Let’s review. If a paper is made up of five equivalent paragraphs, that means that each paragraph is roughly 20% of the final product. This means that 40% of it is eaten up by the introduction and conclusion, leaving only 60% for the argument itself – and most students cannot write a solid introduction or conclusion to save their life (which it is my job to help them with, but I can’t do that if they don’t have an argument to introduce or conclude.)
So, if each major paragraph is 20% of the total, and these paragraphs are meant to be 5-8 sentences long, then that means that each sentence is 4% of the total at best and 2.5% at worst. Given that in my classes, I need their papers to be 1,250 words to make the required word count for the semester, that means that the average sentence length is going to be 41 words.

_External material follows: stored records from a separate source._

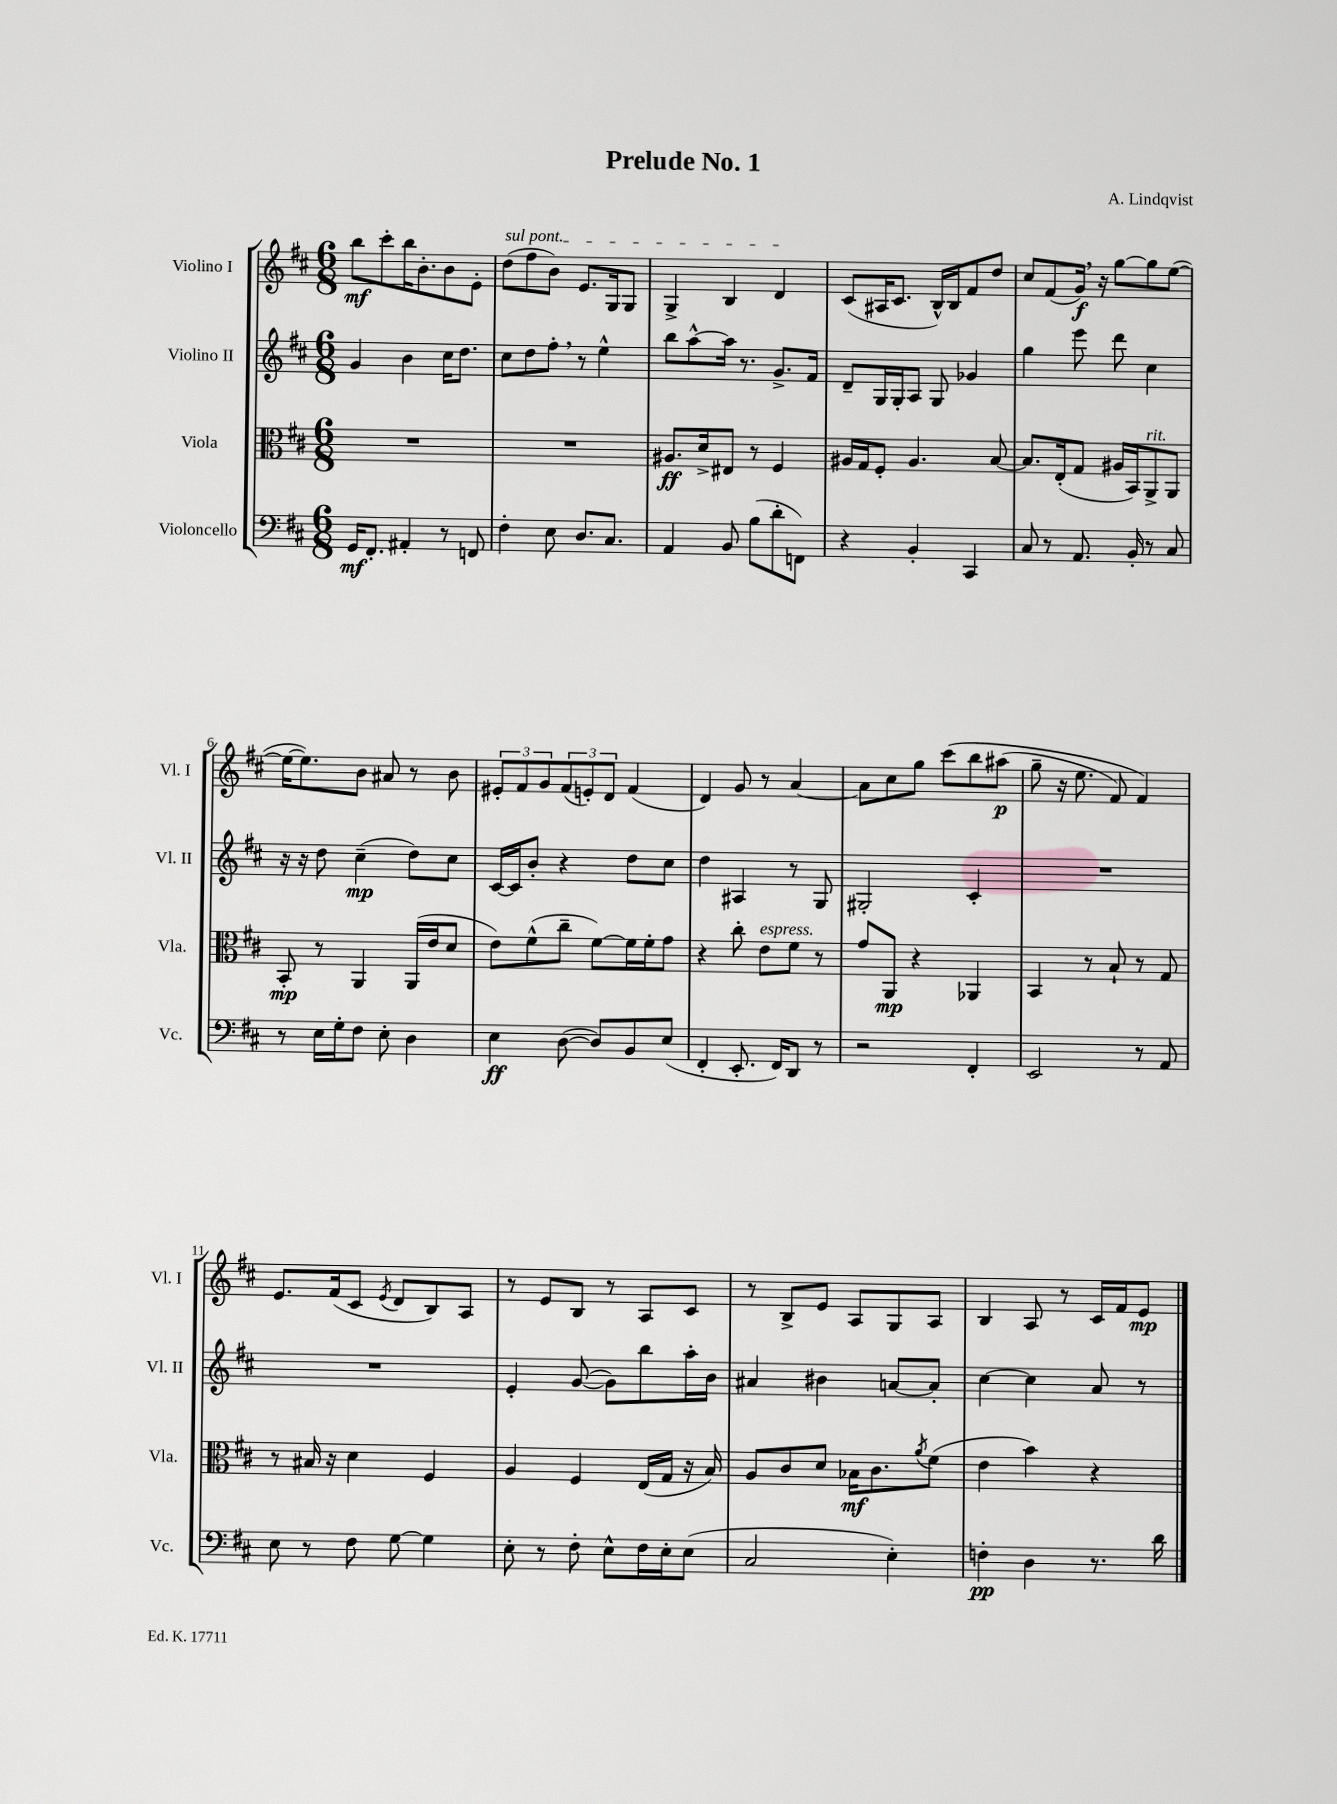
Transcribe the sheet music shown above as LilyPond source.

\header { title = "Prelude No. 1" composer = "A. Lindqvist" }
<<
\new StaffGroup <<
\new Staff = "s0" \with { instrumentName = "Violino I" shortInstrumentName = "Vl. I" } {
    \clef treble \key d \major \numericTimeSignature \time 6/8
    b''8\mf cis'''8-. b''16 b'8.-. b'8 e'8-. |
    \once \override TextSpanner.bound-details.left.text = \markup { \italic "sul pont." } d''8\startTextSpan( fis''8 b'8) e'8. g16 g8 |
    g4-> b4 d'4\stopTextSpan |
    cis'8( ais16 cis'8. b16-^) b16 fis'8 d''8 |
    cis''8 fis'8( g'16\f) \breathe r16 g''8~ g''8 e''8~( |
    e''16~ e''8.) b'8 ais'8 r8 b'8 |
    \tuplet 3/2 { eis'8-. fis'8 g'8 } \tuplet 3/2 { fis'8( e'8-.) d'8 } fis'4( |
    d'4) g'8 r8 a'4~ |
    a'8 cis''8 g''8 cis'''8\( b''8 ais''8\p( |
    g''8-- r16 e''8. fis'8) fis'4\) |
    e'8. fis'16( cis'8 \acciaccatura { e'8 } d'8 b8) a8 |
    r8 e'8 b8 r8 a8 cis'8 |
    r8 b8-> e'8 a8 g8 a8 |
    b4 a8 r8 cis'16 fis'16 e'8\mp \bar "|." |
}
\new Staff = "s1" \with { instrumentName = "Violino II" shortInstrumentName = "Vl. II" } {
    \clef treble \key d \major \numericTimeSignature \time 6/8
    g'4 b'4 cis''16 d''8. |
    cis''8 d''8 fis''8-. \breathe r8 e''4-^ |
    b''8 a''8~-^ a''16 r8. g'8.-> fis'16 |
    d'8-- g16 g16-. a8 g8 ges'4 |
    g''4 e'''8 d'''8 cis''4 |
    r16 r16 d''8 cis''4--\mp( d''8) cis''8 |
    cis'16~ cis'16 b'8-. r4 d''8 cis''8 |
    d''4 ais4 r8 g8 |
    gis2-. cis'4-. |
    R2. |
    R2. |
    e'4-. g'8~( g'8) b''8 a''16-. b'16 |
    ais'4 bis'4 a'8~ a'8-. |
    cis''4~ cis''4 a'8 r8 \bar "|." |
}
\new Staff = "s2" \with { instrumentName = "Viola" shortInstrumentName = "Vla." } {
    \clef alto \key d \major \numericTimeSignature \time 6/8
    R2. |
    R2. |
    ais8.\ff d'16-> eis8 r8 fis4 |
    ais16 g16 fis8-. ais4. b8~ |
    b8. e16-.( g8 ais16 b,16) a,8->^\markup { \italic "rit." } a,8 |
    b,8-.\mp r8 a,4 a,16( e'16 d'8 |
    e'8) fis'8-^( cis''8-- fis'8~) fis'16 fis'16-. g'8 |
    r4 cis''8-. e'8^\markup { \italic "espress." } fis'8 r8 |
    g'8 a,8\mp r4 aes,4 |
    b,4 r8 b8-! r8 g8 |
    r8 bis16 r16 d'4 fis4 |
    a4 fis4 e16( g16 r16 b16) |
    a8 cis'8 d'8 bes16\mf cis'8. \acciaccatura { a'8 } fis'8( |
    e'4 b'4) r4 \bar "|." |
}
\new Staff = "s3" \with { instrumentName = "Violoncello" shortInstrumentName = "Vc." } {
    \clef bass \key d \major \numericTimeSignature \time 6/8
    g,16\mf fis,8.-. ais,4-. r8 f,8 |
    fis4-. e8 d8. cis8. |
    a,4 b,8 b8( d'8-. f,8) |
    r4 b,4-. cis,4 |
    cis8 r8 a,8. b,16-. r8 cis8 |
    r8 e16 g16-. fis8 e8-. d4 |
    e4\ff d8~( d8) b,8 e8( |
    fis,4-. e,8.-. fis,16) d,8 r8 |
    r2 fis,4-. |
    e,2 r8 a,8 |
    e8 r8 fis8 g8~ g4 |
    e8-. r8 fis8-. e8-^ fis16 e16-. e8( |
    cis2 e4-.) |
    f4-.\pp d4 r8. d'16 \bar "|." |
}
>>
>>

Do you have any idea how long forty one words is, on the actual page? It’s of such an incredible and unwieldy length, such an inconvenient and bulky mass, that the mind simply quavers trying to stretch out a thought to fit its vast territory: point of fact, this current, ugly sentence is fully forty-one words.
This is the point of failure for American writing education: it simply produced bad writers. The reason it does this is because it treats writing as something where requirements are meant to be filled, as if lining up all of the ingredients of a cake on the counter were the same thing as baking.
Instead, what people who actually know how to write are doing is applying a series of processes to achieve a set goal. These processes might include such artistic moves as setting a scene, or narrating action, or laying out dialogue, or they may be such technical moves as conducting a literature review or buttressing an argument with quotes, or synthesizing disparate information and proposing working definitions and interpretations.
That prior sentence, I would like to note, is forty-six words. It is more functional than the forty-one word sentence above because it is designed to achieve a goal – laying out skills that different writers might need in different situations – instead of simply building length for the sake of building length.
In American education, we treat writing as something that can be made into a game of quantities and numbers, because those are the only tools we have to understand what a student is doing. However, no one taught the simple paint-by-numbers system of writing that is favored in the high school English classroom has succeeded as a writer because they were taught that system. They may have succeeded, but they did so by their own simple intuition, and that’s a bad thing: when you get down to it, writing is a skill like any other.
It is perhaps more complicated than changing a tire, but the basics that your average person needs to know aren’t much more complicated than changing a tire. The fact that many people hate doing this activity is largely because they were poorly taught. Which, I would like to emphasize, is not the fault of the teachers, but the fault of the administrators and bureaucrats who decided that writing education needed to be standardized.
Now that I’ve gotten through the screed, let me tell you how to properly handle the issue, at least at root. When you are writing, you should change paragraphs not at certain preset points, but only when you need to – sometimes this will lead to a long paragraph (which slows the reader and dilates time in narrative) or a short one (which speeds up the reader in general and contracts time in narrative). The points where you need to are as follows: when the speaker changes, when the topic changes, when the setting (time and/or place, including from general to specific and vice versa) changes.
Do not follow a recipe, let the function you are fulfilling be your guide: If you do so, you will reach your goal in a relaxed and assured fashion.